• WHAT IS BEING ASKED:
When you find the line with "47: (240, 141, 1.30)" among the records below, reproduce it and each line after it exactly, ending with the line with "50: (279, 142, 1.35)".

• SUPPLIED RECORDS:
--- START ---
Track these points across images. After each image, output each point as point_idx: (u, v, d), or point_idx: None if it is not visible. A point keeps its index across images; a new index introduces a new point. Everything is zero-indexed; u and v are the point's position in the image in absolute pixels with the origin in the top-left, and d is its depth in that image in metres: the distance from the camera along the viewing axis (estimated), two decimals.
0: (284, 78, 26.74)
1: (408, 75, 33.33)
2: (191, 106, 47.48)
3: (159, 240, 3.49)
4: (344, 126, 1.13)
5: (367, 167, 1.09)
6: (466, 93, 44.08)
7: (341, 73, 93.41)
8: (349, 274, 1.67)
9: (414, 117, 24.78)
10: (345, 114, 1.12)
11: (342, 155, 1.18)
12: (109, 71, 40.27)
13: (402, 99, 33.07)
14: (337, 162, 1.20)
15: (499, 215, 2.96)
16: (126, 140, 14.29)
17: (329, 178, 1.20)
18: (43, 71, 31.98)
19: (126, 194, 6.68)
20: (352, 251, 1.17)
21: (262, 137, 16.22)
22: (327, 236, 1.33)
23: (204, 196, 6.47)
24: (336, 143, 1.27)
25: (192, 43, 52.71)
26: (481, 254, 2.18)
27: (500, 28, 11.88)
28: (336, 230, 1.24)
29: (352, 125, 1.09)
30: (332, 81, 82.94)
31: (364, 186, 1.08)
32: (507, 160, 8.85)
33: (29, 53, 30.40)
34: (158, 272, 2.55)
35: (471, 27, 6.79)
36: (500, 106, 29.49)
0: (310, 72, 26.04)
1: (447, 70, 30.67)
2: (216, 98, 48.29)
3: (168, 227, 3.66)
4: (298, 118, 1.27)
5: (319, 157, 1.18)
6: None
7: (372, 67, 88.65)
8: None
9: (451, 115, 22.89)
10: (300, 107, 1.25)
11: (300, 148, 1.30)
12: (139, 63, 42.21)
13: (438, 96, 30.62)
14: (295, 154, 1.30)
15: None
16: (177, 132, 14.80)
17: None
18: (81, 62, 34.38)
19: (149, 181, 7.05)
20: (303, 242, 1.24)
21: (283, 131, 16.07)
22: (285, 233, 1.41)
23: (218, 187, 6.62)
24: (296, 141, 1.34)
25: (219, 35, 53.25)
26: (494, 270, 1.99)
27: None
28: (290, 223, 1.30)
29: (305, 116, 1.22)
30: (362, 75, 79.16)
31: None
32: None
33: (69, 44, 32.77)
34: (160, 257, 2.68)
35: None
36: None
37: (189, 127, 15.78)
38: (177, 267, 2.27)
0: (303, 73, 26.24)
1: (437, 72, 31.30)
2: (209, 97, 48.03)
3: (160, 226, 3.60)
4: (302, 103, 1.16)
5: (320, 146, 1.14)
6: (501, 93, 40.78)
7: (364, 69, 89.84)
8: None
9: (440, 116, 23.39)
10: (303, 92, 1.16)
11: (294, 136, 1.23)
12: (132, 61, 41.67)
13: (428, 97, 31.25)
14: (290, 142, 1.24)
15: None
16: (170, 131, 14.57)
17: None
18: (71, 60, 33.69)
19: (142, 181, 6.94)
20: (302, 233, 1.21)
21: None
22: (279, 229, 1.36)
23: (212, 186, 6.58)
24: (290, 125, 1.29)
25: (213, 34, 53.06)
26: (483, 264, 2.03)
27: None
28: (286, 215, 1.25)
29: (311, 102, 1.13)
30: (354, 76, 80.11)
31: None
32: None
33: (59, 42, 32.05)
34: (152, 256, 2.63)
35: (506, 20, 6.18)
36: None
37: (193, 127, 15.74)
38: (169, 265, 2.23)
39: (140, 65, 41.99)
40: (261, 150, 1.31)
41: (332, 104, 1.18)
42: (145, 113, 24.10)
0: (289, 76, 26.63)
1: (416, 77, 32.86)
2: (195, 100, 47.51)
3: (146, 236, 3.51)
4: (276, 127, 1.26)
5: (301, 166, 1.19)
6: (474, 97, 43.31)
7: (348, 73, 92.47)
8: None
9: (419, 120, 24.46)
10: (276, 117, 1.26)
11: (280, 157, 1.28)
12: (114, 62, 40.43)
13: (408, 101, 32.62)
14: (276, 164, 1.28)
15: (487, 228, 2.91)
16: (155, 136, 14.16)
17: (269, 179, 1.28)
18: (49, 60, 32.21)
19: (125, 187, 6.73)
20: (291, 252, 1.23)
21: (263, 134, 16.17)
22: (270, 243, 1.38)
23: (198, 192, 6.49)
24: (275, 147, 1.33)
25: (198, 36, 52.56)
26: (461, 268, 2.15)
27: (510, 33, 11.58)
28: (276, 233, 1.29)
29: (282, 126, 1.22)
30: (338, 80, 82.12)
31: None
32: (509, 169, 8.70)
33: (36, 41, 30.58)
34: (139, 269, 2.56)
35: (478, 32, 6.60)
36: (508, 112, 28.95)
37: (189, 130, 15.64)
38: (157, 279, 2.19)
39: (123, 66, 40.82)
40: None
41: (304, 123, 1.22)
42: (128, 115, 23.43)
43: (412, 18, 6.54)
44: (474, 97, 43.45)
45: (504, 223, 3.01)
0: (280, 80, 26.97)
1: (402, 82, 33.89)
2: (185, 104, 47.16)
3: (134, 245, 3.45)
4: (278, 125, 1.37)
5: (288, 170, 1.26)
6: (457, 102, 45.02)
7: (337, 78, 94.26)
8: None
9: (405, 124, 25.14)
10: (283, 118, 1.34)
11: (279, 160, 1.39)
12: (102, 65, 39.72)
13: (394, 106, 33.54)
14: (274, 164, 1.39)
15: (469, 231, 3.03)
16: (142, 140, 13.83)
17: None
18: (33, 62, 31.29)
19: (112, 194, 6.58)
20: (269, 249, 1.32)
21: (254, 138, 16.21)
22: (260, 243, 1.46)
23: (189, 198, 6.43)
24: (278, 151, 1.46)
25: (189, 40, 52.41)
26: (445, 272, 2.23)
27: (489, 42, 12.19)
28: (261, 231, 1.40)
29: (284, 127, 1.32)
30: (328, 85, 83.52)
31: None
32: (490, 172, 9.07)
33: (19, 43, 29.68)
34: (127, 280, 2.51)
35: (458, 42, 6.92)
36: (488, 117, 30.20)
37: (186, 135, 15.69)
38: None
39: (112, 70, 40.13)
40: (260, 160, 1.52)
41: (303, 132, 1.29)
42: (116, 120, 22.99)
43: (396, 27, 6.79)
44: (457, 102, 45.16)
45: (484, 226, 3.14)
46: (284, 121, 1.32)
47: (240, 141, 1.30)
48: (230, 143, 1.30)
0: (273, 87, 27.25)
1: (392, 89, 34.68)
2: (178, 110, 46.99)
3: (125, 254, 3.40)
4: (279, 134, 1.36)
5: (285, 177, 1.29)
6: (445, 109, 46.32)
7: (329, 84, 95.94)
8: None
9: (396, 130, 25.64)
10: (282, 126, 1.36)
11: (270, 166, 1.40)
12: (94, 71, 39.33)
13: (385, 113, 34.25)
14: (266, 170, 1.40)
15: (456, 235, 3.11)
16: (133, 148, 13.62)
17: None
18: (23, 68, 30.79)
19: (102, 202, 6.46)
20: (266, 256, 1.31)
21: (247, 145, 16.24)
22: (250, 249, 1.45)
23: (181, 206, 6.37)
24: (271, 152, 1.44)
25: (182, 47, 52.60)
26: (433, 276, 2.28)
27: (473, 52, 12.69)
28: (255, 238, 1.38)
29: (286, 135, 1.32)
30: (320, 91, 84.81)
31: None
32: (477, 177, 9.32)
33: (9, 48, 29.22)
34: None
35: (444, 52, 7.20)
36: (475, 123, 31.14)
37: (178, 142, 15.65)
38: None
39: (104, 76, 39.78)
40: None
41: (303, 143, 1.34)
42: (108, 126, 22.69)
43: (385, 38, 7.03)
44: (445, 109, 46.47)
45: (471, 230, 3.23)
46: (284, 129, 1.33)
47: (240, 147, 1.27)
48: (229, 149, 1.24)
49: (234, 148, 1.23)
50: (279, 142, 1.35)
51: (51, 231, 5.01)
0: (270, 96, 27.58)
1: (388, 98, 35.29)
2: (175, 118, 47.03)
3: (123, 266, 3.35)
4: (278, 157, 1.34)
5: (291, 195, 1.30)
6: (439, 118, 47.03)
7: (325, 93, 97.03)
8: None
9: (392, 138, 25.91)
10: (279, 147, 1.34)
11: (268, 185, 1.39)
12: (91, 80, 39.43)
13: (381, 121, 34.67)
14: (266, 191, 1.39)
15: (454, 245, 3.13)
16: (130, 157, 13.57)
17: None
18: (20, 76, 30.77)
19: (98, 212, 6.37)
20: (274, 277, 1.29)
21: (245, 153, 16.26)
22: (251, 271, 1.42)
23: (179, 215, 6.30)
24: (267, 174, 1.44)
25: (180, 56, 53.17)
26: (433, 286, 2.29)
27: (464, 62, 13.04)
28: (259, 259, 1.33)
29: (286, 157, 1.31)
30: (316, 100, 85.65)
--- END ---
• SOLUTION FOR THIS PROBLEM:
47: (240, 141, 1.30)
48: (230, 143, 1.30)
0: (273, 87, 27.25)
1: (392, 89, 34.68)
2: (178, 110, 46.99)
3: (125, 254, 3.40)
4: (279, 134, 1.36)
5: (285, 177, 1.29)
6: (445, 109, 46.32)
7: (329, 84, 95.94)
8: None
9: (396, 130, 25.64)
10: (282, 126, 1.36)
11: (270, 166, 1.40)
12: (94, 71, 39.33)
13: (385, 113, 34.25)
14: (266, 170, 1.40)
15: (456, 235, 3.11)
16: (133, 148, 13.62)
17: None
18: (23, 68, 30.79)
19: (102, 202, 6.46)
20: (266, 256, 1.31)
21: (247, 145, 16.24)
22: (250, 249, 1.45)
23: (181, 206, 6.37)
24: (271, 152, 1.44)
25: (182, 47, 52.60)
26: (433, 276, 2.28)
27: (473, 52, 12.69)
28: (255, 238, 1.38)
29: (286, 135, 1.32)
30: (320, 91, 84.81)
31: None
32: (477, 177, 9.32)
33: (9, 48, 29.22)
34: None
35: (444, 52, 7.20)
36: (475, 123, 31.14)
37: (178, 142, 15.65)
38: None
39: (104, 76, 39.78)
40: None
41: (303, 143, 1.34)
42: (108, 126, 22.69)
43: (385, 38, 7.03)
44: (445, 109, 46.47)
45: (471, 230, 3.23)
46: (284, 129, 1.33)
47: (240, 147, 1.27)
48: (229, 149, 1.24)
49: (234, 148, 1.23)
50: (279, 142, 1.35)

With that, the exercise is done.